Se nos va colando como un cuerpo extraño. Una especie de parásito que va comiendo espacios. Espacios que antes estaban llenos de sonidos. La voz enmudece y arrastra con ella al deseo. Y ya sentimos que somos sin ser juntos. Y ya no podemos esperarnos para compartir palabras de lo cotidiano.  Ya no hay palabras, no hay qué compartir.

Sin embargo el amor se intuye y lo sentimos. Y donde no hay sonido hay miradas, los ojos replican emociones que antes fueron conocidas y hoy se enfrían  por la distancia.

Qué puede haber más doloroso para los seres humanos que el silencio. Nada. Nada hay más lacerante. La falta de palabras donde antes las hubo. Ese material extraño que arma la lengua y que si no tiene un oído abierto para recibirlo se deshace en el aire sin dejar huella. Así de simple, como aquellas burbujas que sueltan los niños y que se llenan de colores al reflejar la luz del sol pero que desaparecen en segundos, como si no fueran de este mundo. Como si hubieran sido solo una ilusión. Un espejismo.

Y ante la falta de sonidos uno puede preguntarse si acaso todo lo que hubo, todo aquel espacio que antes se llenaba de palabras no fue también un espejismo. Uno se pregunta y la respuesta no llega. No aparece porque tal vez no exista.

Y avanza el vacío, el amor se deshace y la tristeza ocupa. Y la soledad se señorea.

Pero. Pero a veces, después de una noche donde los cuerpos ocupan los espacios vacíos que dejaron las palabras. Después de una cercanía que no necesita de sonidos. De un penetrar en el mundo del otro sin ni siquiera poder entender cómo es que eso sucede. Ese invadir la carne que no es propia. El mundo privado que deja de serlo en la caricia. Después de eso. Emergen como si fuera por magia una y otra, otra más, una fila, una cadena de palabras que anuda, que  mantiene aún compartiendo el mismo espacio. Y la mirada se enciende todavía con aquella chispa de amor que aún resiste. Y vuelve el mundo. Vuelve el sonido. El sentido.

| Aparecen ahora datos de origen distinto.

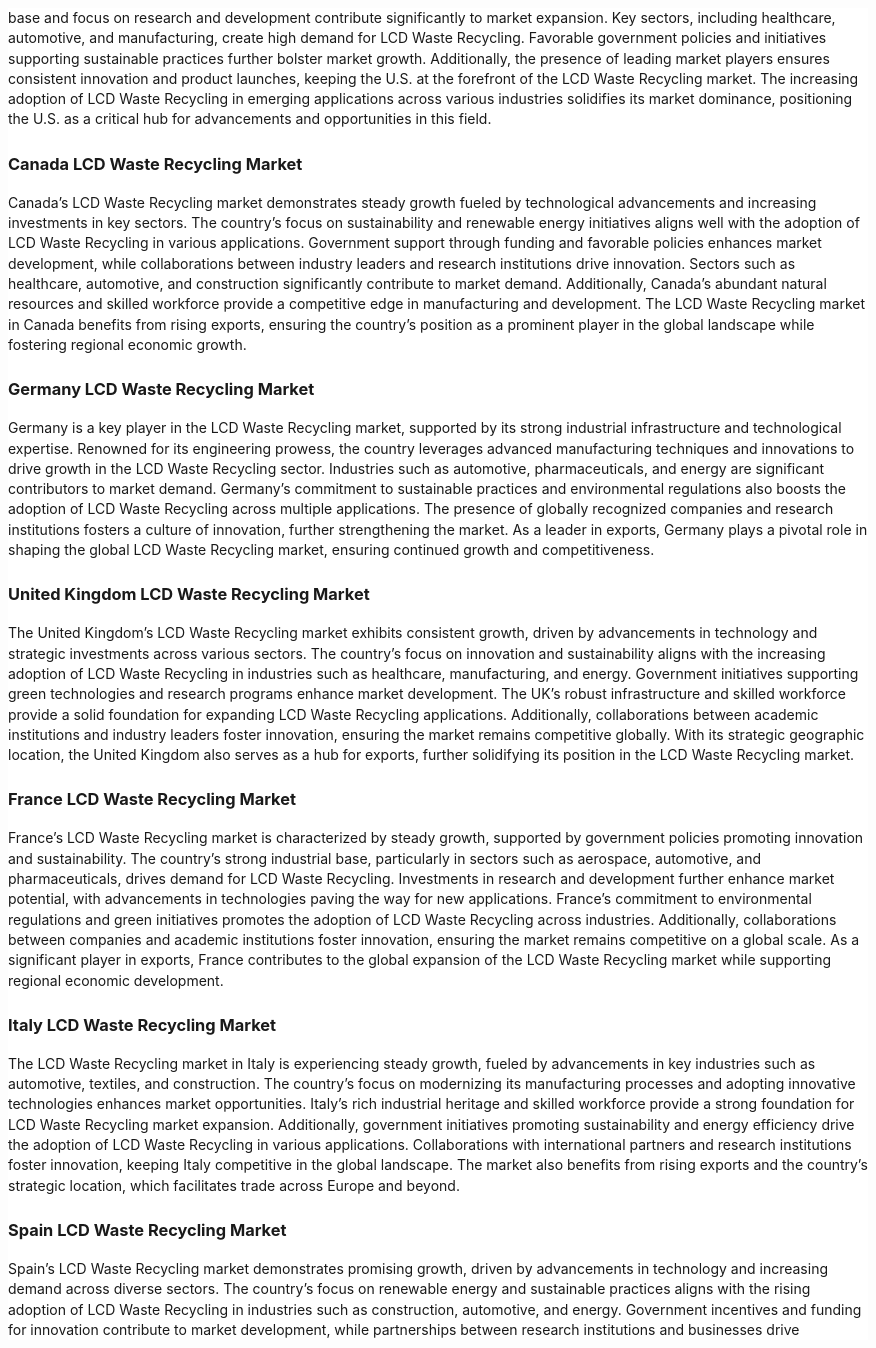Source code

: base and focus on research and development contribute significantly to market expansion. Key sectors, including healthcare, automotive, and manufacturing, create high demand for LCD Waste Recycling. Favorable government policies and initiatives supporting sustainable practices further bolster market growth. Additionally, the presence of leading market players ensures consistent innovation and product launches, keeping the U.S. at the forefront of the LCD Waste Recycling market. The increasing adoption of LCD Waste Recycling in emerging applications across various industries solidifies its market dominance, positioning the U.S. as a critical hub for advancements and opportunities in this field.</p><h3>Canada LCD Waste Recycling Market</h3><p>Canada&rsquo;s LCD Waste Recycling market demonstrates steady growth fueled by technological advancements and increasing investments in key sectors. The country&rsquo;s focus on sustainability and renewable energy initiatives aligns well with the adoption of LCD Waste Recycling in various applications. Government support through funding and favorable policies enhances market development, while collaborations between industry leaders and research institutions drive innovation. Sectors such as healthcare, automotive, and construction significantly contribute to market demand. Additionally, Canada&rsquo;s abundant natural resources and skilled workforce provide a competitive edge in manufacturing and development. The LCD Waste Recycling market in Canada benefits from rising exports, ensuring the country&rsquo;s position as a prominent player in the global landscape while fostering regional economic growth.</p><h3>Germany LCD Waste Recycling Market</h3><p>Germany is a key player in the LCD Waste Recycling market, supported by its strong industrial infrastructure and technological expertise. Renowned for its engineering prowess, the country leverages advanced manufacturing techniques and innovations to drive growth in the LCD Waste Recycling sector. Industries such as automotive, pharmaceuticals, and energy are significant contributors to market demand. Germany&rsquo;s commitment to sustainable practices and environmental regulations also boosts the adoption of LCD Waste Recycling across multiple applications. The presence of globally recognized companies and research institutions fosters a culture of innovation, further strengthening the market. As a leader in exports, Germany plays a pivotal role in shaping the global LCD Waste Recycling market, ensuring continued growth and competitiveness.</p><h3>United Kingdom LCD Waste Recycling Market</h3><p>The United Kingdom&rsquo;s LCD Waste Recycling market exhibits consistent growth, driven by advancements in technology and strategic investments across various sectors. The country&rsquo;s focus on innovation and sustainability aligns with the increasing adoption of LCD Waste Recycling in industries such as healthcare, manufacturing, and energy. Government initiatives supporting green technologies and research programs enhance market development. The UK&rsquo;s robust infrastructure and skilled workforce provide a solid foundation for expanding LCD Waste Recycling applications. Additionally, collaborations between academic institutions and industry leaders foster innovation, ensuring the market remains competitive globally. With its strategic geographic location, the United Kingdom also serves as a hub for exports, further solidifying its position in the LCD Waste Recycling market.</p><h3>France LCD Waste Recycling Market</h3><p>France&rsquo;s LCD Waste Recycling market is characterized by steady growth, supported by government policies promoting innovation and sustainability. The country&rsquo;s strong industrial base, particularly in sectors such as aerospace, automotive, and pharmaceuticals, drives demand for LCD Waste Recycling. Investments in research and development further enhance market potential, with advancements in technologies paving the way for new applications. France&rsquo;s commitment to environmental regulations and green initiatives promotes the adoption of LCD Waste Recycling across industries. Additionally, collaborations between companies and academic institutions foster innovation, ensuring the market remains competitive on a global scale. As a significant player in exports, France contributes to the global expansion of the LCD Waste Recycling market while supporting regional economic development.</p><h3>Italy LCD Waste Recycling Market</h3><p>The LCD Waste Recycling market in Italy is experiencing steady growth, fueled by advancements in key industries such as automotive, textiles, and construction. The country&rsquo;s focus on modernizing its manufacturing processes and adopting innovative technologies enhances market opportunities. Italy&rsquo;s rich industrial heritage and skilled workforce provide a strong foundation for LCD Waste Recycling market expansion. Additionally, government initiatives promoting sustainability and energy efficiency drive the adoption of LCD Waste Recycling in various applications. Collaborations with international partners and research institutions foster innovation, keeping Italy competitive in the global landscape. The market also benefits from rising exports and the country&rsquo;s strategic location, which facilitates trade across Europe and beyond.</p><h3>Spain LCD Waste Recycling Market</h3><p>Spain&rsquo;s LCD Waste Recycling market demonstrates promising growth, driven by advancements in technology and increasing demand across diverse sectors. The country&rsquo;s focus on renewable energy and sustainable practices aligns with the rising adoption of LCD Waste Recycling in industries such as construction, automotive, and energy. Government incentives and funding for innovation contribute to market development, while partnerships between research institutions and businesses drive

Porque el silencio no es material humano, no nos pertenece. Es un agujero negro por donde el ser se pierde y el sentido desaparece. Desde aquel venturoso día donde alguien quiso nombrarnos, desde allá, desde aquel tiempo, la palabra permanece en el ser como permanece el alimento. Ese que se necesita para seguir existiendo.